I also take 3 dry totes, 1 for dry goods, 1 for any speciality equipment that I think the client might not have (vitamix, chinois, immersion blender, sheet trays, non-stick, cast iron, and so on, again depending on what the menu is), along with ziplocks, foil, wrap, delis, soap, scrubbies (you'd be surprised at how many people only have some dainty cleaning sponge), towels, trash bags. And the final one with serving platters, tablescaping, pitchers - any foh stuff.

Hope that helps.


----------



## ChefRossy (Oct 21, 2018)

I was more thinking on any pots & pans, a food processor or mandoline. As I get closer to graduating and putting my menu together, I would like to keep my prep time down to a minimum.


----------



## Seoul Food (Sep 17, 2018)

ChefRossy said:


> I was more thinking on any pots & pans, a food processor or mandoline. As I get closer to graduating and putting my menu together, I would like to keep my prep time down to a minimum.

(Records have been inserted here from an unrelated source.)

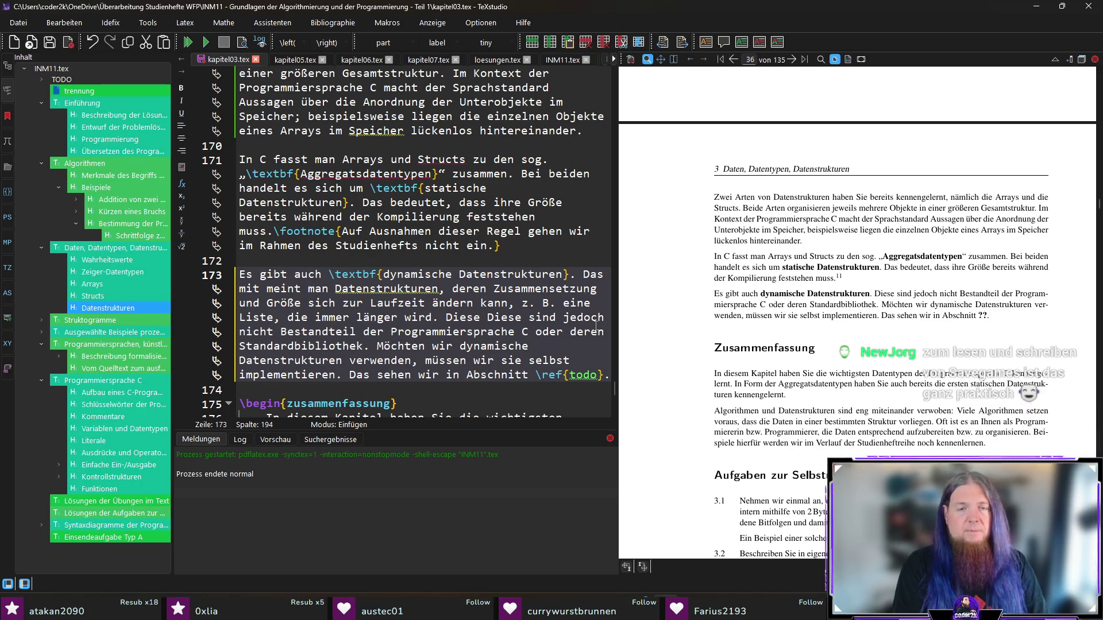
key(BackSpace)
text(Aus Platzgrü)
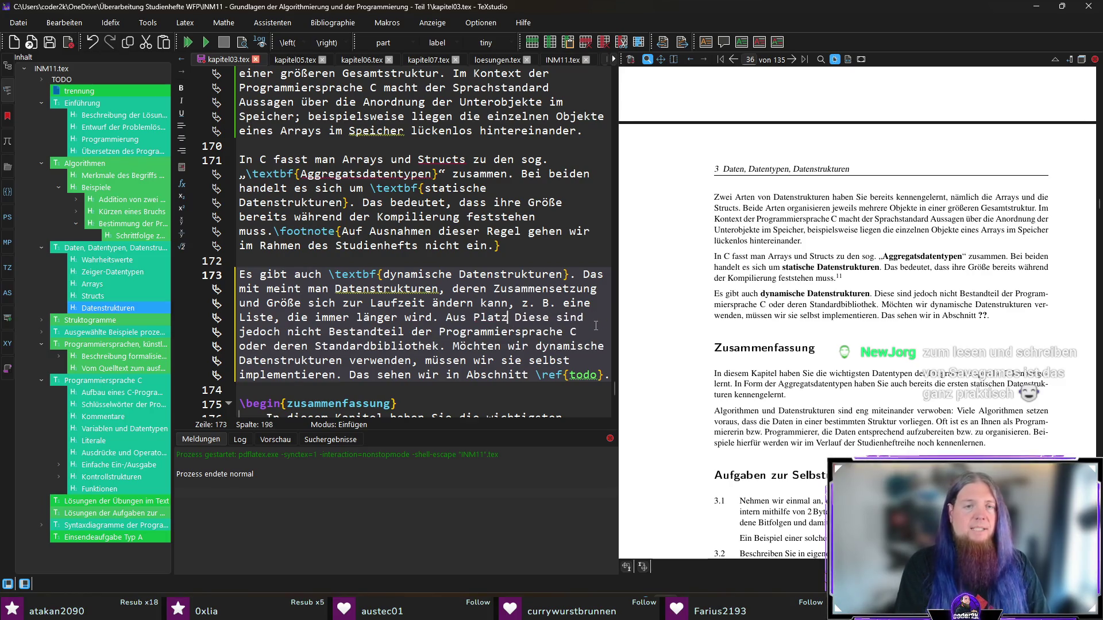
text(nden gehen wir auf )
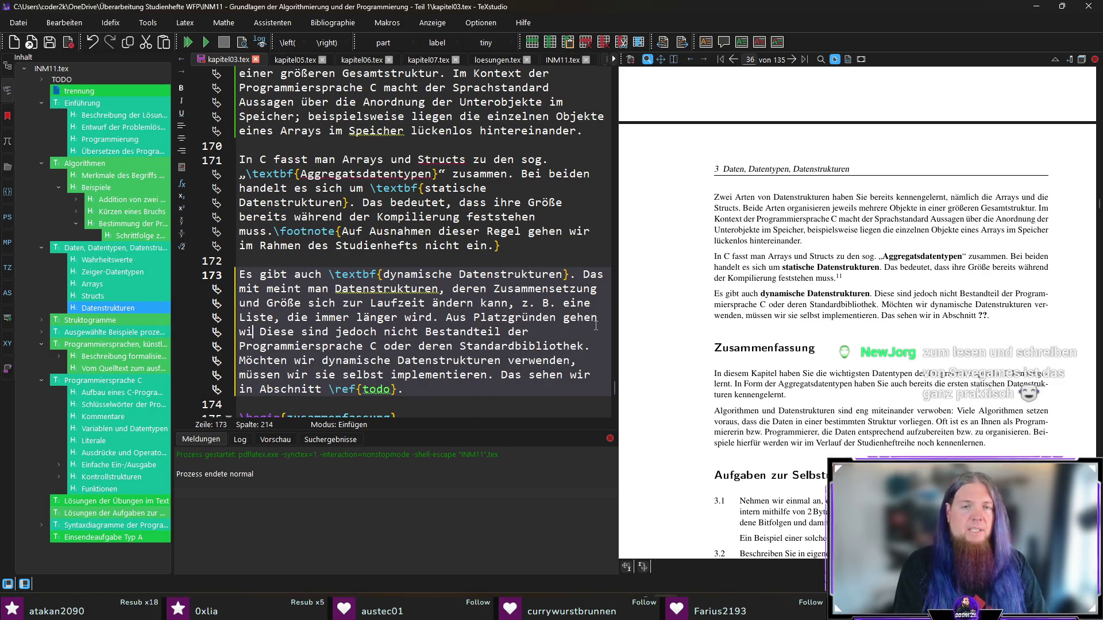
text(diese Art der )
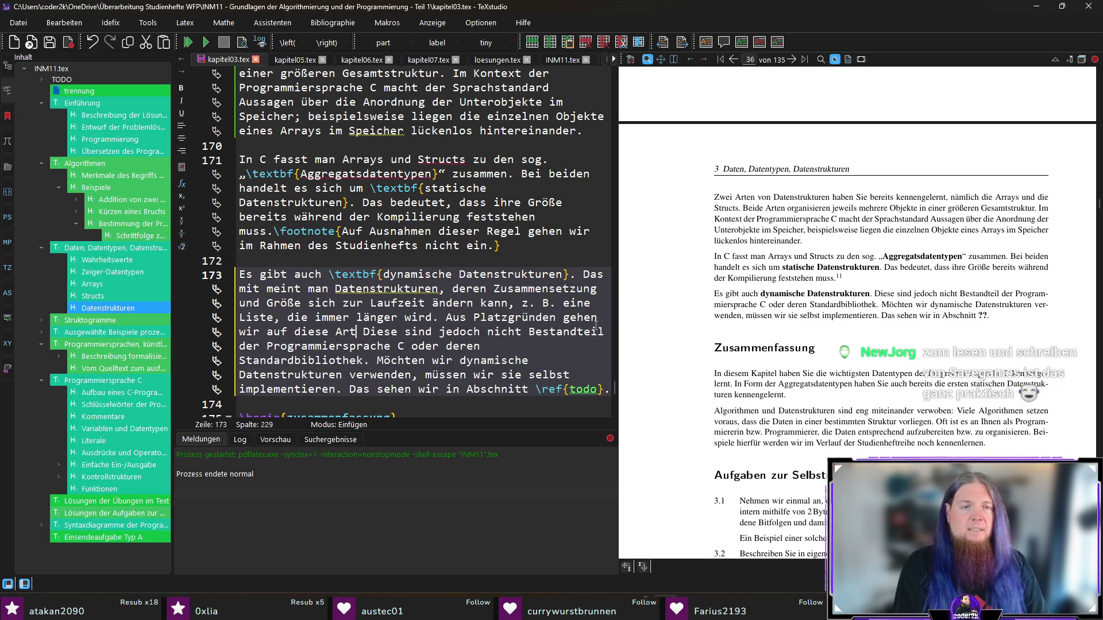
text(Datenstrukturen nicht n)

Do you have a space you are using commercially to prep items before hand at all? I guess you could bring that kind of stuff but I would think unless you are going somewhere that has a lot of space you are going to find some difficulties carrying around food processors and lots of pots and pans. When we did events at venues that were made for caterings/weddings a lot of the time they had kitchens there that had mostly what we needed. In home catering we just basically prepped/cooked everything as much as we could ahead of time without compromising quality and finishing in home. I've never really done a start to finish inside a home, but I guess if you have the capability to transport a lot of equipment that you may or may not need from job site to job site then great.

I think your first step would be to create a catering menu, then figure out what you can prep ahead of time and what needs to be done on site. After that you could make an equipment list of all possible items and just pull what you need from there depending on what the customer orders.


----------



## ChefRossy (Oct 21, 2018)

I will be doing everything in the client's house, arriving with the groceries making and packaging the food, cleaning up and leaving. I am currently testing the menu with some equipment to see which saves me time during prep.
Love your avatar by the way.


----------



## cheflayne (Aug 21, 2004)

knife roll, cutting board, etamine, 2 oz ladle, vita-prep


----------



## ChefRossy (Oct 21, 2018)

Thanks, I am putting a system together and currently testing it.


----------



## JoeyRamone (Nov 13, 2018)

Bring a mini pantry as well, Olive oil, S&P, Italian Seasoning, Red Wine Vinegar, Honey or Agave, Cumin, a can of diced tomatoes, an unopened box of stock, corn starch, balsamic Glaze. Just with those ingredients alone can save your ass in case you forgot something. Plus plastic tasting spoons, towels, and gloves.


----------



## JoeyRamone (Nov 13, 2018)

And never ever, ever forget the 1/2 pint of Vodka!! Enough to calm, but not enough to be a beligerint drunk!!


----------